I don't have scientific evidence, but in my own personal experience DXM is the most "damaging" recreational drug I've used. 

i can attest to this as well. although i would consider MDMA just as damaging as DXM, just that DXM has none of the long term positive effects of MDMA.

DXM abuse left me slurring my speach for YEARS, and i believe it destroyed the chronological functions of my memory.

[superpooper]

how bout emotional impairment

They can cause you to become disconnected from your personality for short time frames (depersonalization).

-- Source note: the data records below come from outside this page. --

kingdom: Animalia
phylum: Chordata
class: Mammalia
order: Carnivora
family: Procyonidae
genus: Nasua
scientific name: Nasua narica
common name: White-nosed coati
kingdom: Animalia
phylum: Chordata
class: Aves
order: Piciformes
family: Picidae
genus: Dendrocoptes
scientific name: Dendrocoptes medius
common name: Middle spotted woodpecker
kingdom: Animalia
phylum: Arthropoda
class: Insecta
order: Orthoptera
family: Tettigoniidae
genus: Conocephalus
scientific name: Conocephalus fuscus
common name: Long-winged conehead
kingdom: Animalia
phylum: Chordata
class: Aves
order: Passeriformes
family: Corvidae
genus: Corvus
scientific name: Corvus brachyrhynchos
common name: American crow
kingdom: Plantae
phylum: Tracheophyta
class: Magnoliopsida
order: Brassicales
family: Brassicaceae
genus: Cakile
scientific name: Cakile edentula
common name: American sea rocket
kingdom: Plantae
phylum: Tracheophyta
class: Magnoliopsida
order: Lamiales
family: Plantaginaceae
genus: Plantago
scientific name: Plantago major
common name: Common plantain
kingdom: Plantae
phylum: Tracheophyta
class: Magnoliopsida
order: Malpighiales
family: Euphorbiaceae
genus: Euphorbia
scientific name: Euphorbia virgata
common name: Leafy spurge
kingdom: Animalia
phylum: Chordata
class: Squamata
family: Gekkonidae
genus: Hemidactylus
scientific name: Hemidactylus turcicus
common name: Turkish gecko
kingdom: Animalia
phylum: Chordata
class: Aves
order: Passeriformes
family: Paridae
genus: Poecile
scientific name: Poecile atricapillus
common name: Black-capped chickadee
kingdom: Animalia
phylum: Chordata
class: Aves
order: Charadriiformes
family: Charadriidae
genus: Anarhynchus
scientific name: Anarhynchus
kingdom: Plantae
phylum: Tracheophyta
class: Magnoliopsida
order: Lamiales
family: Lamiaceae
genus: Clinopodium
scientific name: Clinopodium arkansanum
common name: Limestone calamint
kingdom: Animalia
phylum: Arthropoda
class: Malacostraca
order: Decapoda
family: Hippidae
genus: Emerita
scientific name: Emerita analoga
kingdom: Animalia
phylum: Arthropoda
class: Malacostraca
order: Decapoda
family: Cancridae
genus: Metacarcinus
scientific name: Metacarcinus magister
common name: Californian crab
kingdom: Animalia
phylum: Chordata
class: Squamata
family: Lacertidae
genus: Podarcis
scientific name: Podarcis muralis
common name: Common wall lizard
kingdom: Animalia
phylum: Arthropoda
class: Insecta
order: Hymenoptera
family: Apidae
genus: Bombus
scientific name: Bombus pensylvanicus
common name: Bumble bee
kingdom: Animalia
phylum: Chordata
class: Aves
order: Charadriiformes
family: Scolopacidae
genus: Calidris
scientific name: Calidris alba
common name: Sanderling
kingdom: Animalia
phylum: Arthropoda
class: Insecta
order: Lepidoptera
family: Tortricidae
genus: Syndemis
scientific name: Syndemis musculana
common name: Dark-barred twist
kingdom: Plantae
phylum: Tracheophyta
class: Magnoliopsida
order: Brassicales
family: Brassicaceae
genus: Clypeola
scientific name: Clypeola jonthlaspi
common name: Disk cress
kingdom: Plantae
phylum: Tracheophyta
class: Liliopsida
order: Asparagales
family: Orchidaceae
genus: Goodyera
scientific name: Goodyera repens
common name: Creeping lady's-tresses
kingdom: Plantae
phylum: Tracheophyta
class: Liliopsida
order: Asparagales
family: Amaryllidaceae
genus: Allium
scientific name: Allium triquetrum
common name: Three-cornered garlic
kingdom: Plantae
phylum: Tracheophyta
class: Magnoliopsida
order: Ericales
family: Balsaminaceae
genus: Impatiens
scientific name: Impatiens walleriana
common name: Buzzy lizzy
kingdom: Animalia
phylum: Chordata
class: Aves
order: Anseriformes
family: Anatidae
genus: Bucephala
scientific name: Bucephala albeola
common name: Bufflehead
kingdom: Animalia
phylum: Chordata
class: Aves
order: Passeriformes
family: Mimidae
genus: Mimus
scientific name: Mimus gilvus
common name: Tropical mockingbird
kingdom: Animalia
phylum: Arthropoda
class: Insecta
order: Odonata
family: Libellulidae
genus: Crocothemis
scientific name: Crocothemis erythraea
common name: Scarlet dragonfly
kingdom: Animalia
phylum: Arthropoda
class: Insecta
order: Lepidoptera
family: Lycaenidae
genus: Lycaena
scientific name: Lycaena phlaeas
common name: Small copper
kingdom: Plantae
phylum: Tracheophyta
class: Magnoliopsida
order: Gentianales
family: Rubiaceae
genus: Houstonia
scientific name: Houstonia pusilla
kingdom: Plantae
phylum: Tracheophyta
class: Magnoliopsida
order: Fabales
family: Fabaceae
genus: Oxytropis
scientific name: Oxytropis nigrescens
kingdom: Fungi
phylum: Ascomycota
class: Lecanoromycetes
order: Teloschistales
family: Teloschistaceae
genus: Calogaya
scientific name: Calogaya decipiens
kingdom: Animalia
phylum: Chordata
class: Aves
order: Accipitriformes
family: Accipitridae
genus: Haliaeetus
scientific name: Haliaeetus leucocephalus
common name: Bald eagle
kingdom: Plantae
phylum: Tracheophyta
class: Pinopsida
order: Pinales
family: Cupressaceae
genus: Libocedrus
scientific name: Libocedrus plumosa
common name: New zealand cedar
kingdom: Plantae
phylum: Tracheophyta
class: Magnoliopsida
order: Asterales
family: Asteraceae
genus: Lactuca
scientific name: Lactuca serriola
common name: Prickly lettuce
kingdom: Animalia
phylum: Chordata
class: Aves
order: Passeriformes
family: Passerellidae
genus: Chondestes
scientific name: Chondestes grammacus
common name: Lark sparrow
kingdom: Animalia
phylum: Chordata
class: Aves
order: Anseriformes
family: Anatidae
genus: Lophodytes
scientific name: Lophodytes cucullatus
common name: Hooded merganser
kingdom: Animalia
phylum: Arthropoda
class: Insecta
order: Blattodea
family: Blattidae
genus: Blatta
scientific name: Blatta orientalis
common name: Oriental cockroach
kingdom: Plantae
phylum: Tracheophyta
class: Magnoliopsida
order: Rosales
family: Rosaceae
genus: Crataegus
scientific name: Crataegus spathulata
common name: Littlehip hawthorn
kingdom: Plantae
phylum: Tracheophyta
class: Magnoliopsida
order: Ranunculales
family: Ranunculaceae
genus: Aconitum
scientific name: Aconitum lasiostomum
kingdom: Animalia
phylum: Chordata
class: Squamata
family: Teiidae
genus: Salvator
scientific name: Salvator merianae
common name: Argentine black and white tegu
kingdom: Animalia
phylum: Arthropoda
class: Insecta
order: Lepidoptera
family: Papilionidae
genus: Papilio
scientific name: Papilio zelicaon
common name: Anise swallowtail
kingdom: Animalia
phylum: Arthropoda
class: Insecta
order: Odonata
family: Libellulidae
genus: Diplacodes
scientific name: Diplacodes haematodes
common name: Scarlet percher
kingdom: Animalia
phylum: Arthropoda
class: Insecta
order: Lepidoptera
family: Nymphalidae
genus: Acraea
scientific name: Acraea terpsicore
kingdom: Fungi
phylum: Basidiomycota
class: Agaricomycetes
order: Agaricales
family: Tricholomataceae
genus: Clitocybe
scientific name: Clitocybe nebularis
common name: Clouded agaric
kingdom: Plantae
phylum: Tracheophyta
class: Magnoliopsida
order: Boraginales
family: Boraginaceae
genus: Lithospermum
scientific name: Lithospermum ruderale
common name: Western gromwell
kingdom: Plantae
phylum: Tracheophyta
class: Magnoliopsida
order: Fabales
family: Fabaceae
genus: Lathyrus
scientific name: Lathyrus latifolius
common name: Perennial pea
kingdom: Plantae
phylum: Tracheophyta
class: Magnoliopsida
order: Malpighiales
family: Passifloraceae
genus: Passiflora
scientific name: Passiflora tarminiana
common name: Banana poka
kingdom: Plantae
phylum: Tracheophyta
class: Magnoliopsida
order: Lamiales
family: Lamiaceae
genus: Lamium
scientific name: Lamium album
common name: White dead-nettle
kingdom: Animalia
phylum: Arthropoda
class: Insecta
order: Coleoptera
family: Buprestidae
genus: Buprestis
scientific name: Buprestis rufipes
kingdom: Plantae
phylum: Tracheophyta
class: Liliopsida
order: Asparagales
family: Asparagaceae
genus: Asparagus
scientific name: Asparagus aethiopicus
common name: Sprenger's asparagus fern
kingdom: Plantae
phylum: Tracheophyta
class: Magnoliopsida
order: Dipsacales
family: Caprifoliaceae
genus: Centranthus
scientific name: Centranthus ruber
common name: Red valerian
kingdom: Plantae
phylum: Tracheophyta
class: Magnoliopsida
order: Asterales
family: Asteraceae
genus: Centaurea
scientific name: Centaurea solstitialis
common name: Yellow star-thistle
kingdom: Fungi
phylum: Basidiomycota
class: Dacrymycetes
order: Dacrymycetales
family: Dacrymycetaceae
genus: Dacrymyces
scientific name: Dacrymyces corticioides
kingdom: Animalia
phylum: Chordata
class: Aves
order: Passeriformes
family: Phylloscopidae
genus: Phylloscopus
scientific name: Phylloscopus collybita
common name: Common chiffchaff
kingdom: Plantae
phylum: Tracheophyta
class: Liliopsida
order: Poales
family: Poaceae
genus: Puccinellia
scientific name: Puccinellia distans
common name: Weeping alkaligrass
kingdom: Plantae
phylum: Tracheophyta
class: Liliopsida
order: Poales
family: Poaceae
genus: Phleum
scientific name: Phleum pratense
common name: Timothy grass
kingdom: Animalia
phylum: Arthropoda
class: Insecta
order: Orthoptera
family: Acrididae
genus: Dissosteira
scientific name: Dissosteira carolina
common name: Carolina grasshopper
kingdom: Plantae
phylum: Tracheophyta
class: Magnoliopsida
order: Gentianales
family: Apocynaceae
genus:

Edited by superpooper, 13 October 2007 - 02:50 AM.

[graatch]

Another opinion. I've probably taken DXM hundreds of times (I had a few fairly abusive periods), and I note no long-term damage. There's definitely a long cognitive impairment, but it wore off after some time. My inattentive ADD is just as bad as before I started taking it. My memory and fine-grained cognitive abilities are far better -- I associate this not with drug use in the slightest, but the fact that I actually started using these functions.

In the long run cannabis, and the PTSD-like aftermath of a particularly bad LSD experience (I had an asthma attack) caused me a hell of a lot more functional cognitive impairment than DXM ever did.

Exercise, rest, nutrition, meditation ...

[graatch]

There's evidence that anticholinergic activity, which DXM has by itself, can protect against the neurotoxicity associated with the rebound from NMDA antagonism. That's nice to know, since after the first few times I usually popped a benadryl or two to help with nausea. That'll potentiate serotonin activity, though ...

It's intelligent to take your temperature while you're doing this drug, and if you're overheated ... take lower doses in the future. Hyperthermia is incredibly neurotoxic.